China’s decision to threaten $60 billion of American goods is the first time this year that Beijing has not tried to match Washington’s tariffs dollar for dollar. China instead is threatening roughly two-fifths of its purchases from the United States after President Trump threatened two-fifths of China’s much larger exports to the United States, said Tu Xinquan, the executive dean of the China Institute for World Trade Organization Studies at the University of International Business and Economics in Beijing.

“It’s more proportionate,” Mr. Tu said.

China wants to find a negotiated solution to the two sides’ trade policy differences, but also could not simply ignore President Trump’s threat earlier this week, Mr. Tu added.

Mr. Trump ordered the Office of the United States Trade Representative on Wednesday to consider the possibility of 25 percent tariffs on $200 billion a year worth of Chinese goods. The 25 percent tariffs could be imposed in place of 10 percent tariffs that are already under discussion. Those tariffs have not taken effect, and a final decision on their size and scope is not expected until next month.

Beijing did not really have the option of responding dollar for dollar because China simply does not buy that much from the United States. China sells goods each year to the United States worth nearly four times as much as it buys.

But Chinese officials have suggested in recent weeks that if the United States proceeds with tariffs on a very wide range of Chinese goods, then Beijing may also retaliate against the Chinese-owned operations of big American companies. From Apple to General Motors, a long list of large American enterprises have transferred extensive operations to China and could be vulnerable to any response from Beijing.

The iPhones, Chevrolets and other products manufactured and sold in China by American companies are mostly designed in the United States, and the Trump administration has declared various Chinese industries to be threatening American national security, illegally copying foreign intellectual property or causing widespread job losses in the United States. China has denied violating international trade norms.

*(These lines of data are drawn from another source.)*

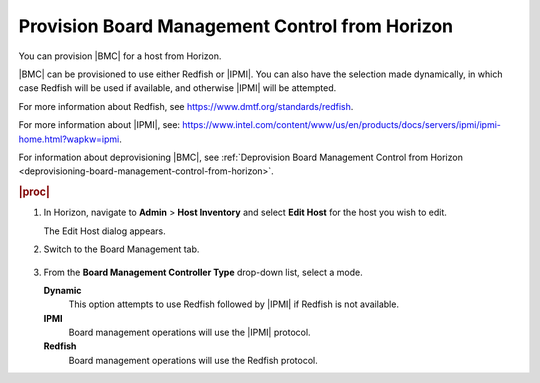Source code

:
.. ylw1575916355194
.. _provisioning-board-management-control-from-horizon:

===============================================
Provision Board Management Control from Horizon
===============================================

You can provision |BMC| for a host from Horizon.

|BMC| can be provisioned to use either Redfish or |IPMI|. You can also have the
selection made dynamically, in which case Redfish will be used if available,
and otherwise |IPMI| will be attempted.

For more information about Redfish, see `https://www.dmtf.org/standards/redfish
<https://www.dmtf.org/standards/redfish>`__.

For more information about |IPMI|, see:
`https://www.intel.com/content/www/us/en/products/docs/servers/ipmi/ipmi-home.html?wapkw=ipmi
<https://www.intel.com/content/www/us/en/products/docs/servers/ipmi/ipmi-home.html?wapkw=ipmi>`__.

For information about deprovisioning |BMC|, see :ref:`Deprovision Board
Management Control from Horizon
<deprovisioning-board-management-control-from-horizon>`.

.. rubric:: |proc|

#.  In Horizon, navigate to **Admin** \> **Host Inventory** and select
    **Edit Host** for the host you wish to edit.

    The Edit Host dialog appears.

#.  Switch to the Board Management tab.

    .. figure:: /node_management/kubernetes/figures/sxl1575923501137.jpeg
        :scale: 80%

#.  From the **Board Management Controller Type** drop-down list, select
    a mode.

    **Dynamic**
        This option attempts to use Redfish followed by |IPMI| if Redfish is
        not available.

    **IPMI**
        Board management operations will use the |IPMI| protocol.

    **Redfish**
        Board management operations will use the Redfish protocol.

China’s latest threat on trade came at the end of a day during which Beijing also allowed its currency, the renminbi, to slide further against the dollar in foreign exchange markets. The currency is allowed to trade in a daily range set by the central bank.

China’s central bank has now let the currency slip almost 9 percent since mid-April, when it took less than 6.3 renminbi to buy a dollar. A weaker renminbi makes Chinese exports more competitive in foreign markets, while making imported goods more expensive within China. Government advisers and analysts have said that the government is not deliberately driving the currency down against the dollar to derive a trade advantage, but is being led instead by traders in currency markets, who are increasingly worried about China’s slowing economy and huge debt burden.

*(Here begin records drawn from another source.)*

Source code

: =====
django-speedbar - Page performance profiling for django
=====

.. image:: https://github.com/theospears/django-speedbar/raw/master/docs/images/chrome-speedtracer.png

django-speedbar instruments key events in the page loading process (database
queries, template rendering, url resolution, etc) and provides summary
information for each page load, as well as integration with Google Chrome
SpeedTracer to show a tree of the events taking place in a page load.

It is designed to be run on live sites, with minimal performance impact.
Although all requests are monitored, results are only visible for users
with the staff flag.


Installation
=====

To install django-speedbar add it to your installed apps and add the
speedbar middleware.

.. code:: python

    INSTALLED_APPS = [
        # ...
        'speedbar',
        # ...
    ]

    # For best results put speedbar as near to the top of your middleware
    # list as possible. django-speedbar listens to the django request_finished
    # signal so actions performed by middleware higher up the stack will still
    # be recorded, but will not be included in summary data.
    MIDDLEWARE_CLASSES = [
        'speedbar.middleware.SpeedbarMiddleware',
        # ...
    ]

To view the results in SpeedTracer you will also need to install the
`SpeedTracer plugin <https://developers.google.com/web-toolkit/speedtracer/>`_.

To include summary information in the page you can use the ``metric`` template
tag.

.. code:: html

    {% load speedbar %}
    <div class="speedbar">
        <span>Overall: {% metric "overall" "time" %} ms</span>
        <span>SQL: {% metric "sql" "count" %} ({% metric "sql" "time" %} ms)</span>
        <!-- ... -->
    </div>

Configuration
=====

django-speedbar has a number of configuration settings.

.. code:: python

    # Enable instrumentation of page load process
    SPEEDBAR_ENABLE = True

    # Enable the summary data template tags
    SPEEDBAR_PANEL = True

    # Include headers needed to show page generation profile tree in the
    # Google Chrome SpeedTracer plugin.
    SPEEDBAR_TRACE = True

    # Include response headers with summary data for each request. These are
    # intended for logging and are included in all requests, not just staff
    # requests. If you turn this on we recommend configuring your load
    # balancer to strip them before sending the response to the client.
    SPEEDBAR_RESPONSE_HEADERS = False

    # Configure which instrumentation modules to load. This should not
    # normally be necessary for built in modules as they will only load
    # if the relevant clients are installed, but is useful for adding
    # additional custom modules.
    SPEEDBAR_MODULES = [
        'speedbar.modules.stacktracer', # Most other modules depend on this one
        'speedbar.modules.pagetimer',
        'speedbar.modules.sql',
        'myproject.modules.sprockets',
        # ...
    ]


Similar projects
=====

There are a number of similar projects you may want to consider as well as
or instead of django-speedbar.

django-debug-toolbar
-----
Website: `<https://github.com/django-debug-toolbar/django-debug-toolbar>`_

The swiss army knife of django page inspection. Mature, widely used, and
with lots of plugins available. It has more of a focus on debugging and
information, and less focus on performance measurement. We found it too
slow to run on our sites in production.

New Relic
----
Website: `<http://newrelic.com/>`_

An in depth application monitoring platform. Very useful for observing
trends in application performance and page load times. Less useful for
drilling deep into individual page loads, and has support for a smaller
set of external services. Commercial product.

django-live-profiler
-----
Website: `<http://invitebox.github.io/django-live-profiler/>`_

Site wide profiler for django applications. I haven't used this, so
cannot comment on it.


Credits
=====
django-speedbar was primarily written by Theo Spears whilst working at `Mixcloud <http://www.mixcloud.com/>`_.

By adding the option of 25 percent tariffs, however, the Trump administration would have an extra weapon in case the renminbi falls further and gives Chinese exporters an added advantage.

The Chinese commerce ministry’s statement appeared to anticipate possible tariff levels that the Trump administration might impose, with the ministry saying that it was mulling tariffs at four possible levels on the $60 billion in goods, ranging from 5 percent to 25 percent

China sold $505.6 billion worth of goods to the United States last year and purchased $130.4 billion. The United States did run a $38.5 billion trade surplus last year with China in services, like banking and insurance. But part of this sum may have represented efforts by worried Chinese families and households to move money out of the country, as opposed to actual purchases of services provided by American companies and individuals.